Start of Block

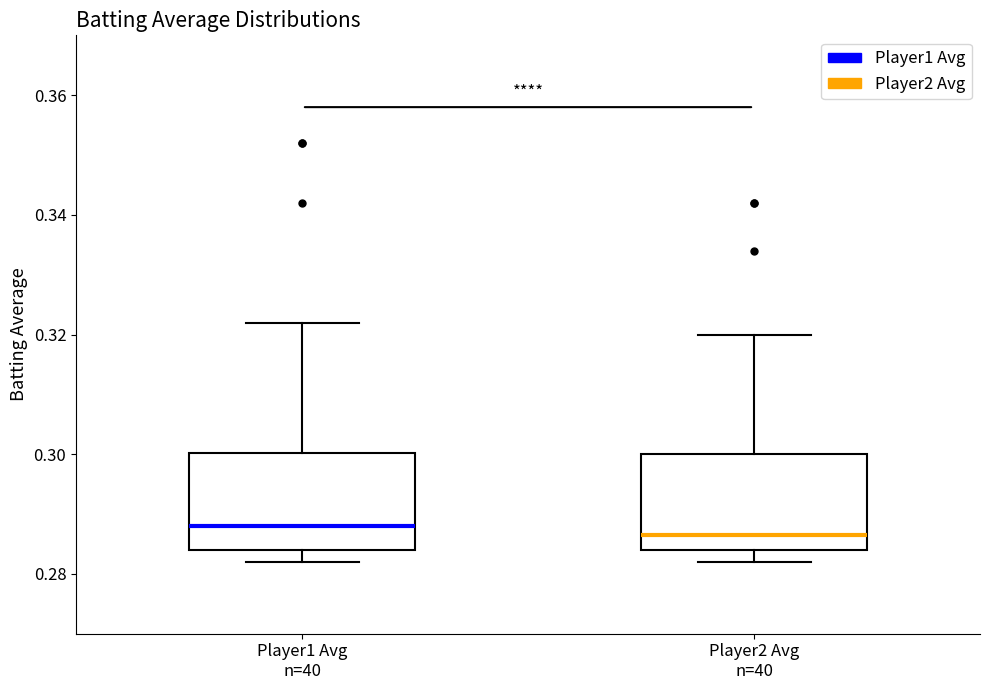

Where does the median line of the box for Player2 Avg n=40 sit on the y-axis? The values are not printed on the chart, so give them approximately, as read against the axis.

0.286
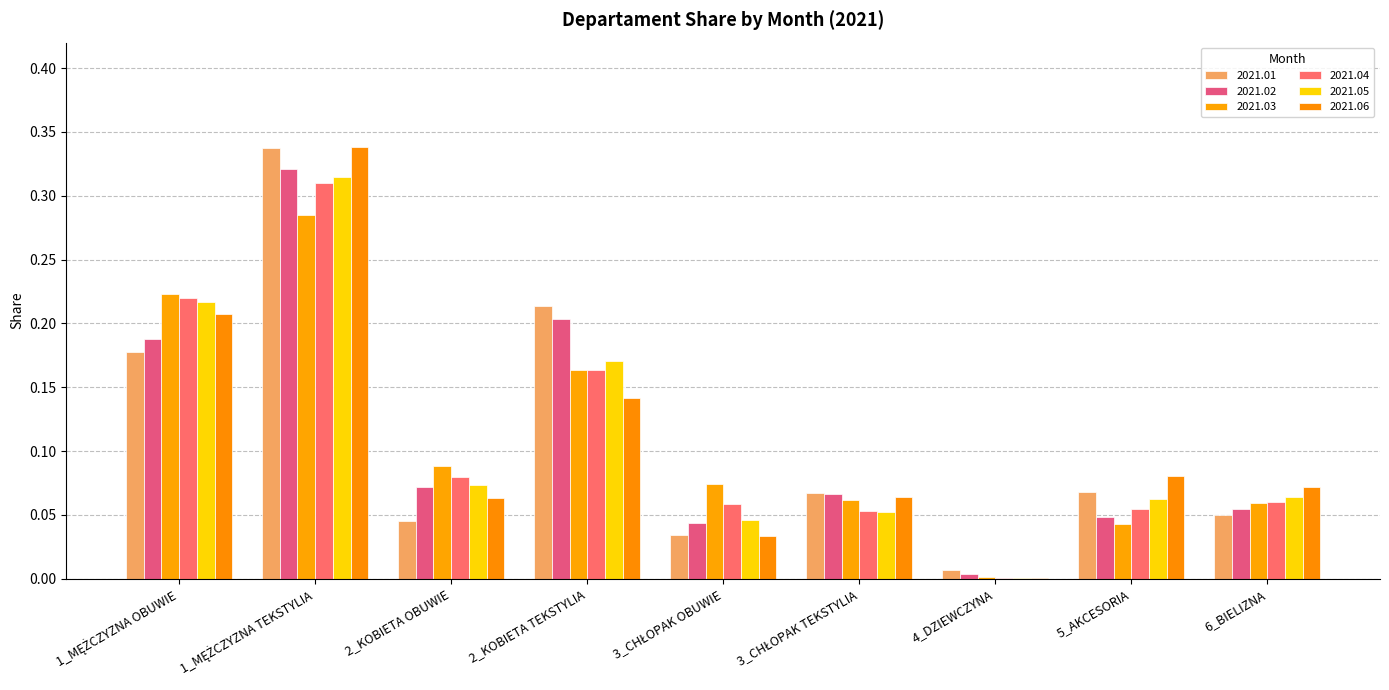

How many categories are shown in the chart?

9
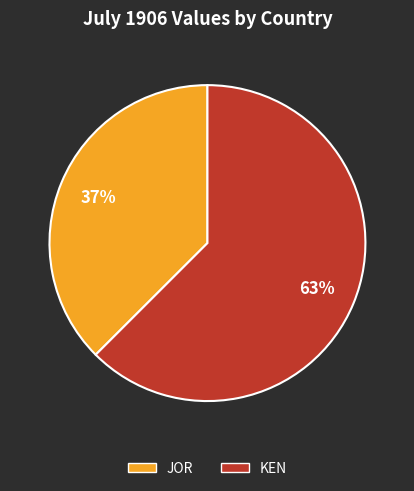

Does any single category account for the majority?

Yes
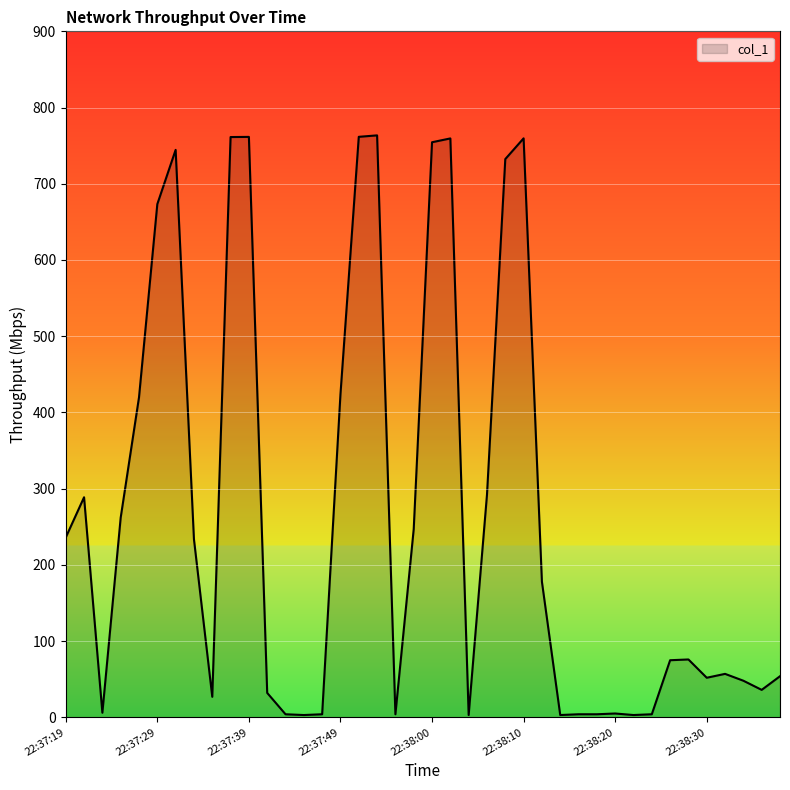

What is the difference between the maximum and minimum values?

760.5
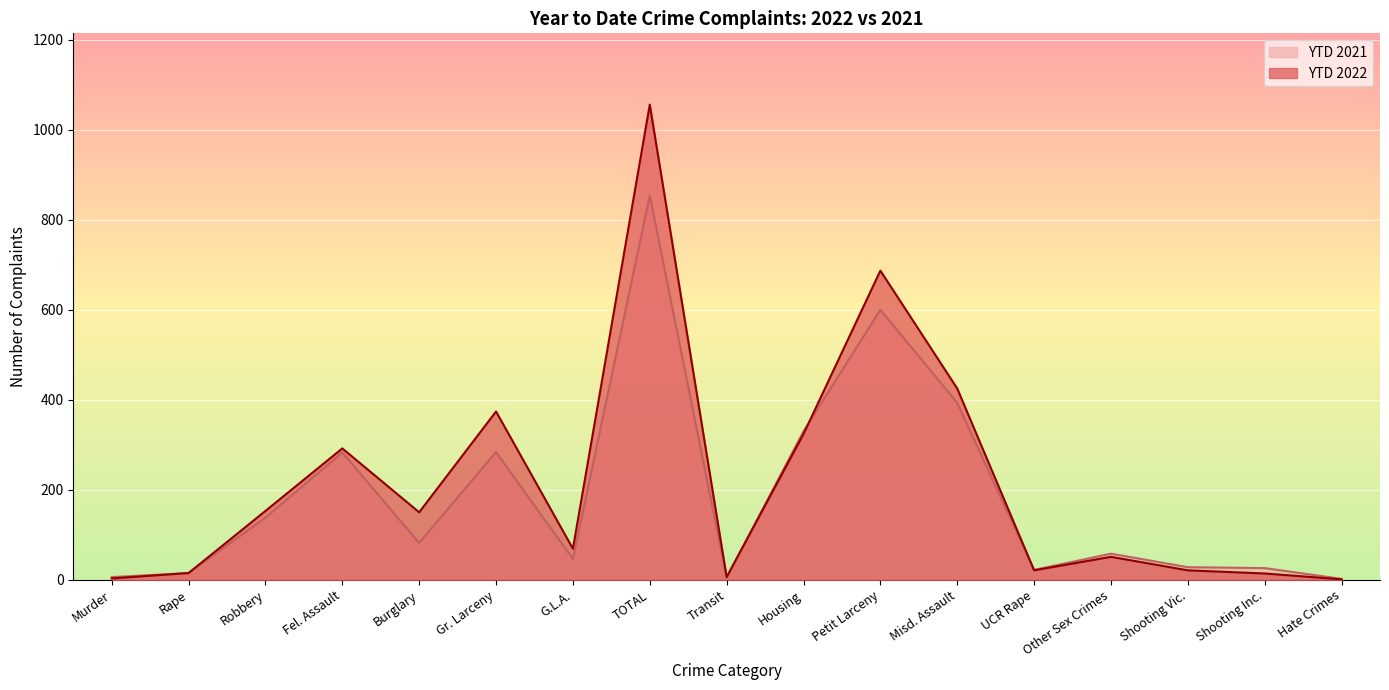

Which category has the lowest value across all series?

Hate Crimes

End of Block
Start of Block

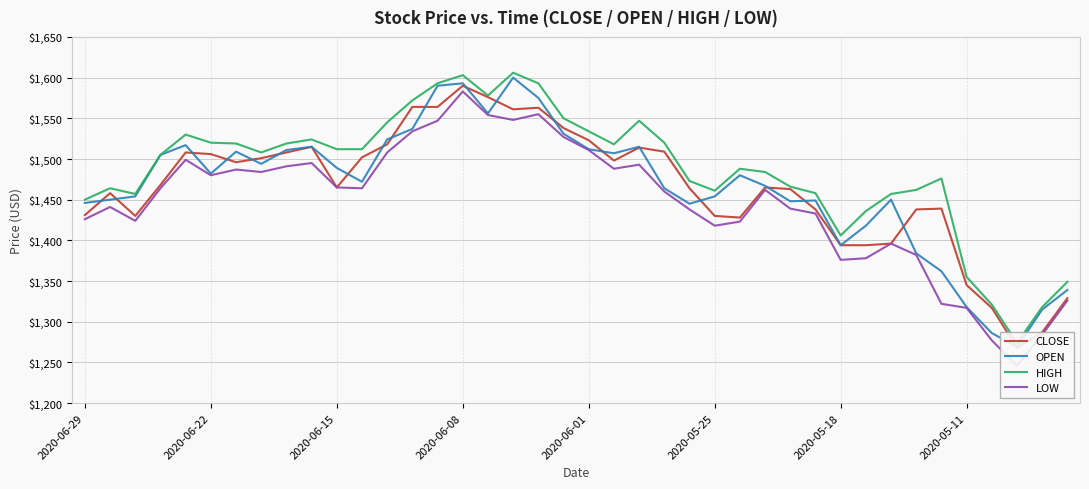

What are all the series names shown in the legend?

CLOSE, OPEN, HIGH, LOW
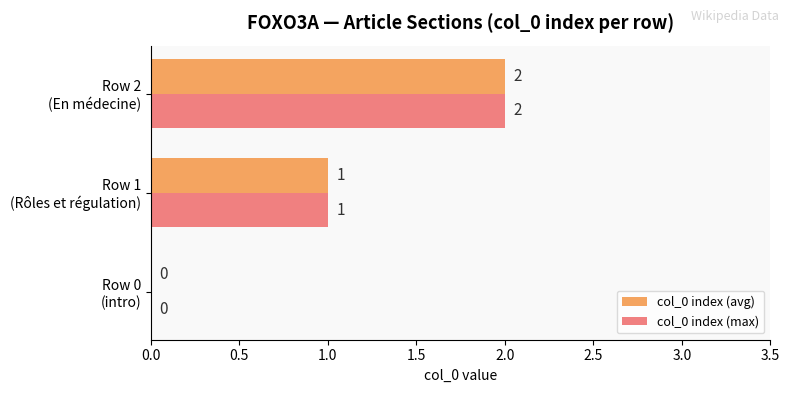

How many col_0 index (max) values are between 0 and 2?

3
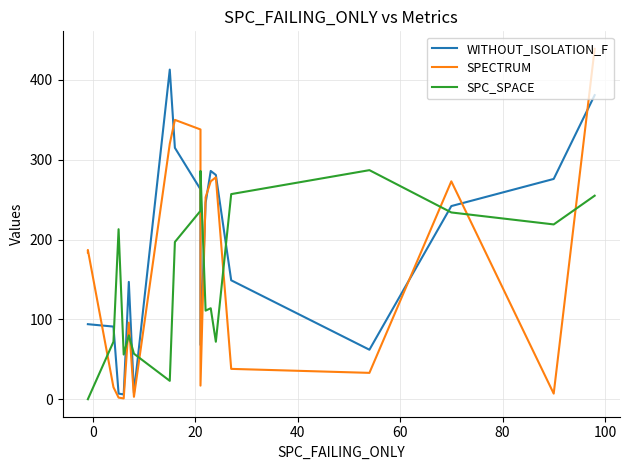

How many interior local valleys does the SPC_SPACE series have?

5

End of Block

**Exercise description:** Change the material starting at the line that contains "Where does the" and ending at the line that contains "What is the" by replacing "chart" with "graph", leaving all else unchanged. Reproduce only those lines, and leave the pictures out of the answer.

**Expected output:**
Where does the median line of the box for Player2 Avg n=40 sit on the y-axis? The values are not printed on the graph, so give them approximately, as read against the axis.

0.286

How many categories are shown in the graph?

9

Does any single category account for the majority?

Yes

What is the difference between the maximum and minimum values?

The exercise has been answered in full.